When considering the unmanageable complexity of computer systems, Dijkstra recently made the following observations [3]:
(i) When exhaustive testing is impossible -i.e., almost always- our trust can only be based on proof (be it mechanized or not).
(ii) A program for which it is not clear why we should trust it, is of dubious value.
(iii) A program should be structured in such a way that the argument for its correctness is feasible and not unnecessarily laborious.
(iv) Given the proof, deriving a program justified by it, is much easier than, given the program, constructing a proof justifying it.
The core curriculum of any first-rate undergraduate Computer Science department includes at least one course that focuses on the formal derivation and verification of algorithms [4]. Many of us in scientific computing may have, at some point in time, hastily dismissed this approach, arguing that this is all very nice for small, simple algorithms, but an academic exercise hardly applicable in ``our world.'' Since it is often the case that our work involves libraries comprised of hundreds of thousands or even millions of lines of code, the knee-jerk reaction that this approach is much too cumbersome to take seriously is understandable and the momentum of established practices and ``traditional wisdom'' do little if anything to dissuade one from this line of reasoning. Yet, as the result of our search for superior methods for designing and constructing high-performance parallel linear algebra libraries, we have come to the conclusion that it is only through the systematic approach offered by formal methods that we will be able to deliver reliable, maintainable, flexible, yet highly efficient matrix libraries even in the relatively well-understood area of (sequential and parallel) dense linear algebra. In this paper we attempt to make this case.
While some would immediately draw the conclusion that a change to a more modern programming language like C++ is at least highly desirable, if not a necessary precursor to writing elegant code, the fact is that most applications that call packages like LAPACK [1] and ScaLAPACK [2] are still written in FORTRAN and/or C. Interfacing such an application with a library written in C++ presents certain complications. However, during the mid-nineties, the Message-Passing Interface (MPI) introduced to the scientific computing community a programming model, object-based programming, that possesses many of the advantages typically associated with the intelligent use of an object-oriented language [6]. Using objects (e.g. communicators in MPI) to encapsulate data structures and hide complexity, a much cleaner approach to coding can be achieved. Our own work on the Parallel Linear Algebra Package (PLAPACK) borrowed from this approach in order to hide details of data distribution and data mapping in the realm of parallel linear algebra libraries [7]. The primary concept also germane to this paper is that PLAPACK raises the level of abstraction at which one programs so that indexing is essentially removed from the code, allowing the routine to reflect the algorithm as it is naturally presented in a classroom setting. Since our initial work on PLAPACK, we have experimented with similar interfaces in such seemingly disparate contexts as (parallel) out-of-core linear algebra packages and a low-level implementation of the sequential BLAS [5].
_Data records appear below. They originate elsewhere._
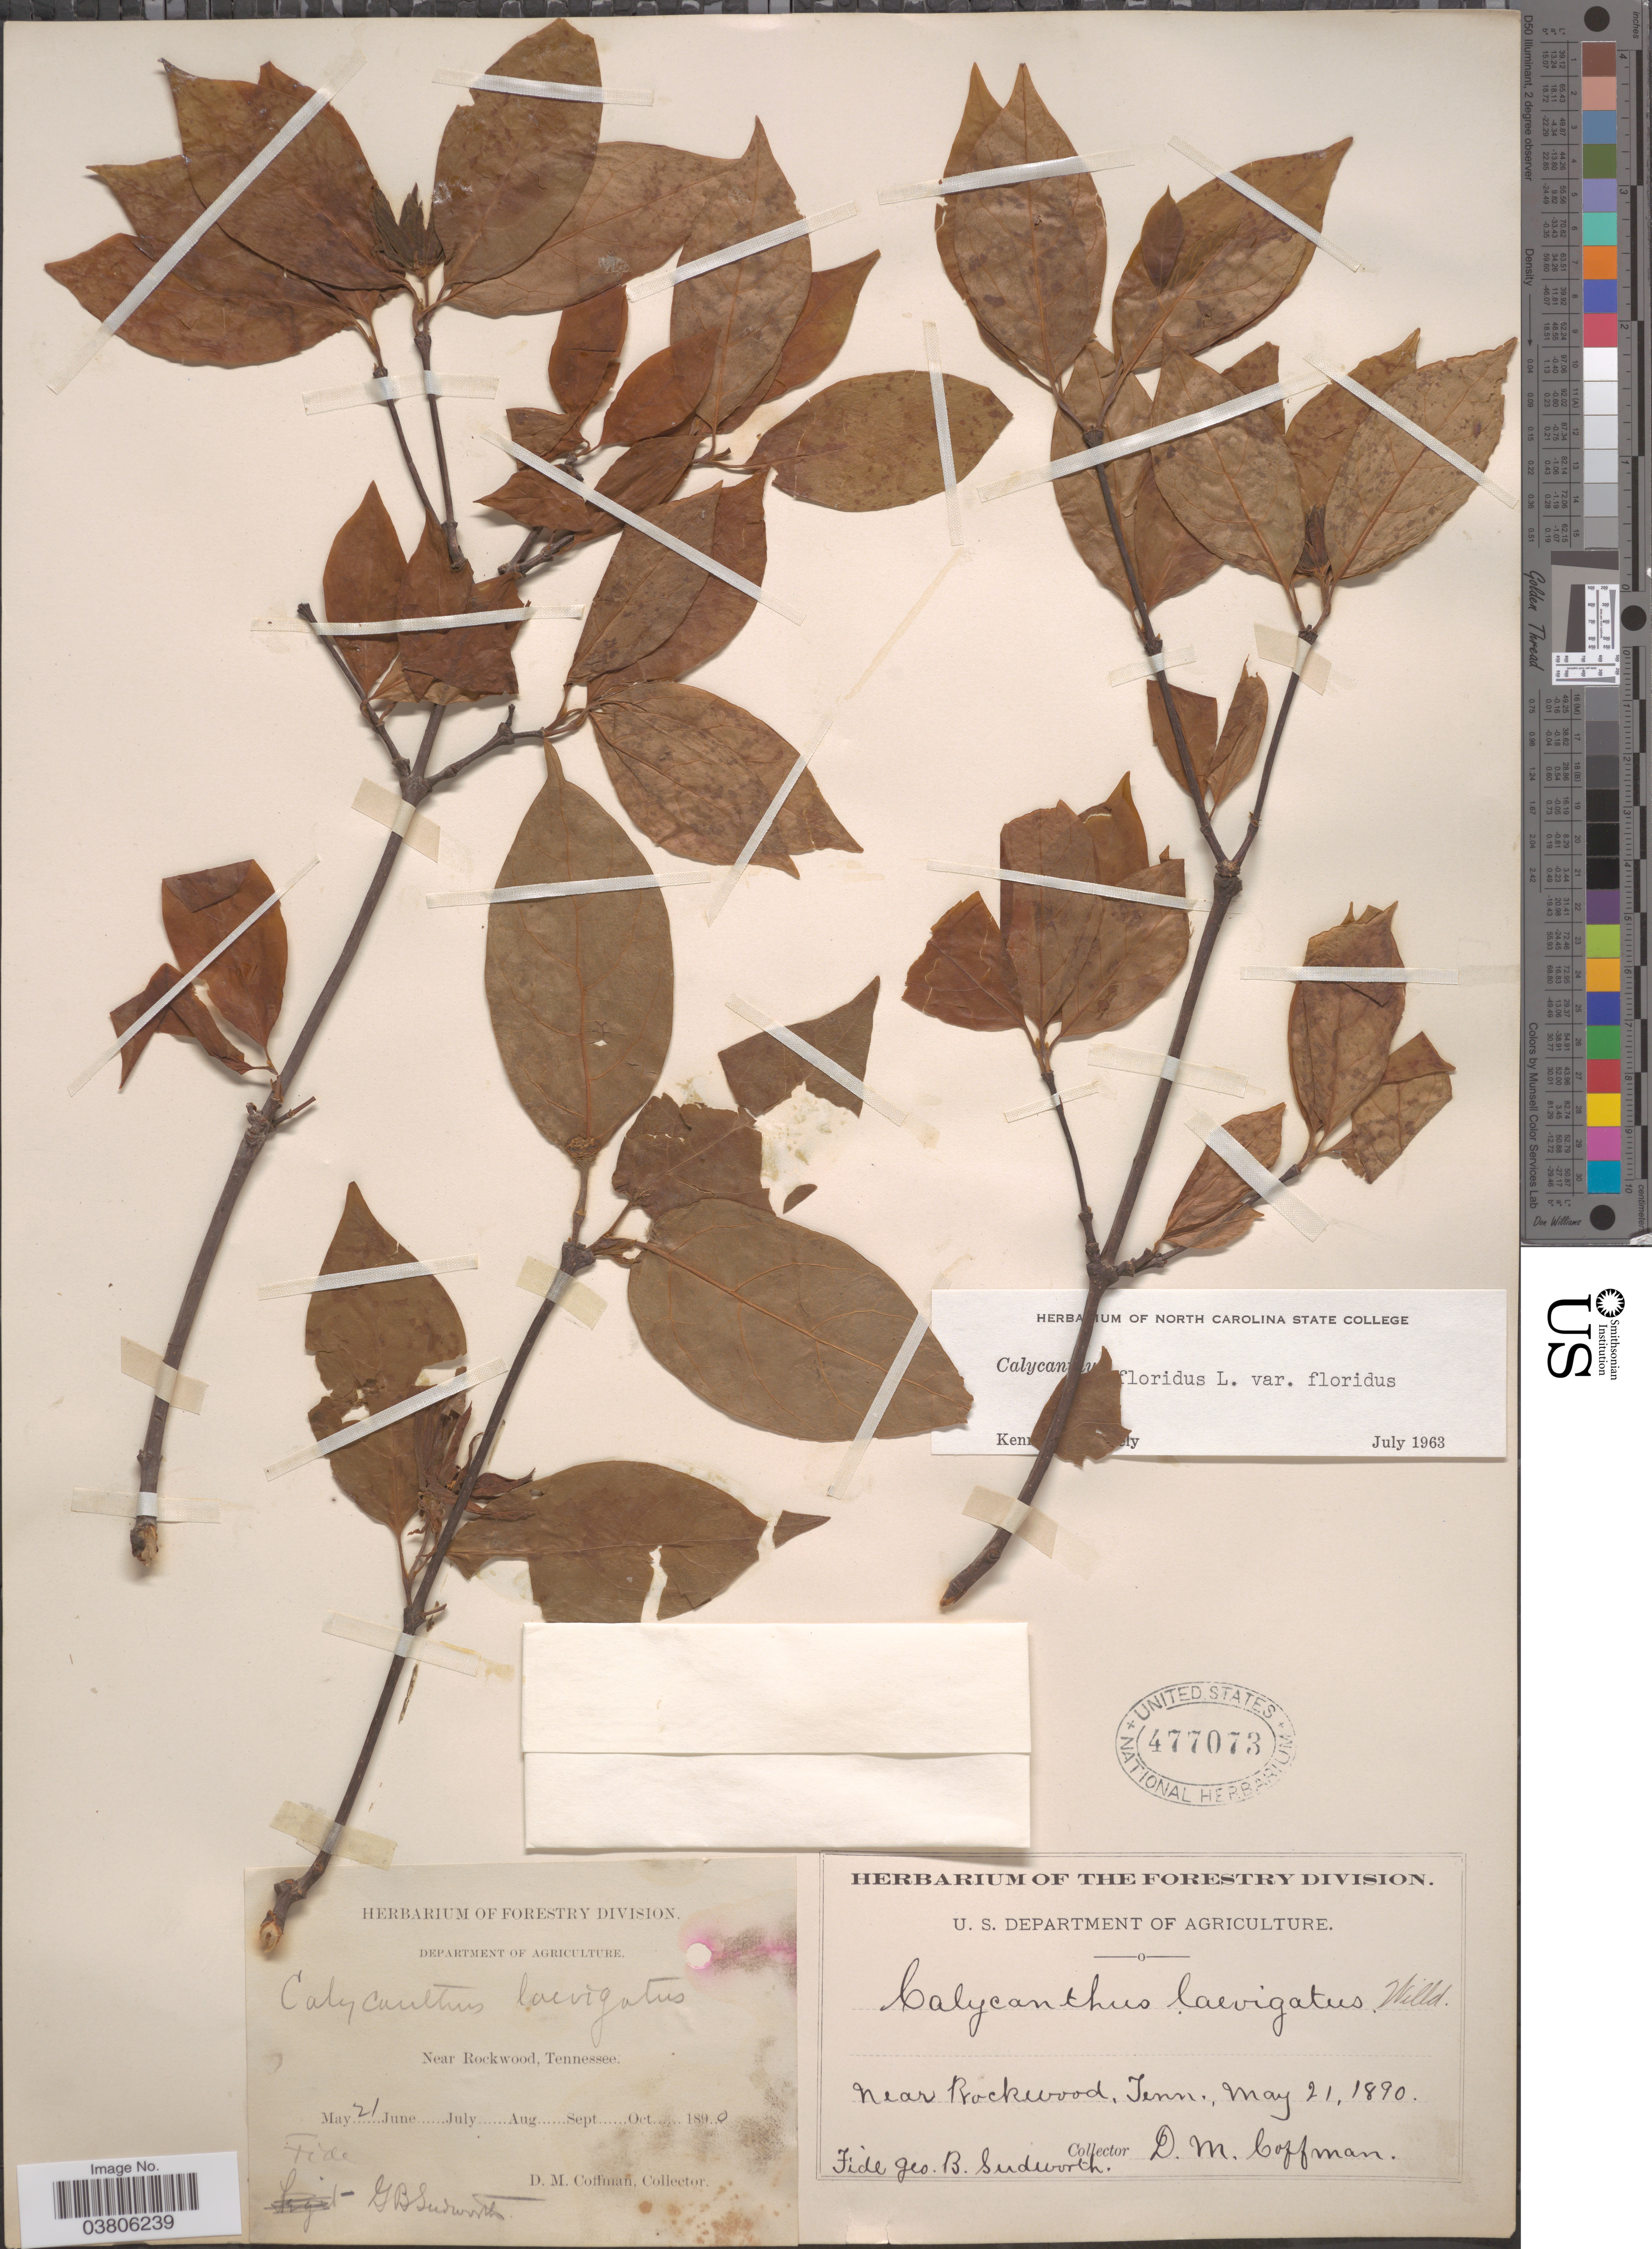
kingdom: Plantae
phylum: Tracheophyta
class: Magnoliopsida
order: Laurales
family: Calycanthaceae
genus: Calycanthus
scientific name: Calycanthus floridus var. floridus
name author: L.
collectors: D. M. Coffman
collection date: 1890-05-21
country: United States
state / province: Tennessee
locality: Near Rockwood.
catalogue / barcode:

FLAME is the latest step in the evolution of these systems. It facilitates the use of a programming style that is equally applicable to everything from out-of-core, parallel systems to single-processor systems where cache-management is of paramount concern.
Over the last seven or eight years it has become apparent that what makes our task of library development more manageable is this systematic approach to deriving algorithms coupled with the abstractions we use to make our code reflect the algorithms thus produced. Further, it is from these experiences that we can confidently state that this approach to programming greatly reduces the complexity of the resultant code and does not sacrifice high performance in order to do so.
Indeed, it is exactly the formal techniques that we may have at one time dismissed as merely academic or impractical which make this possible, as FLAME illustrates.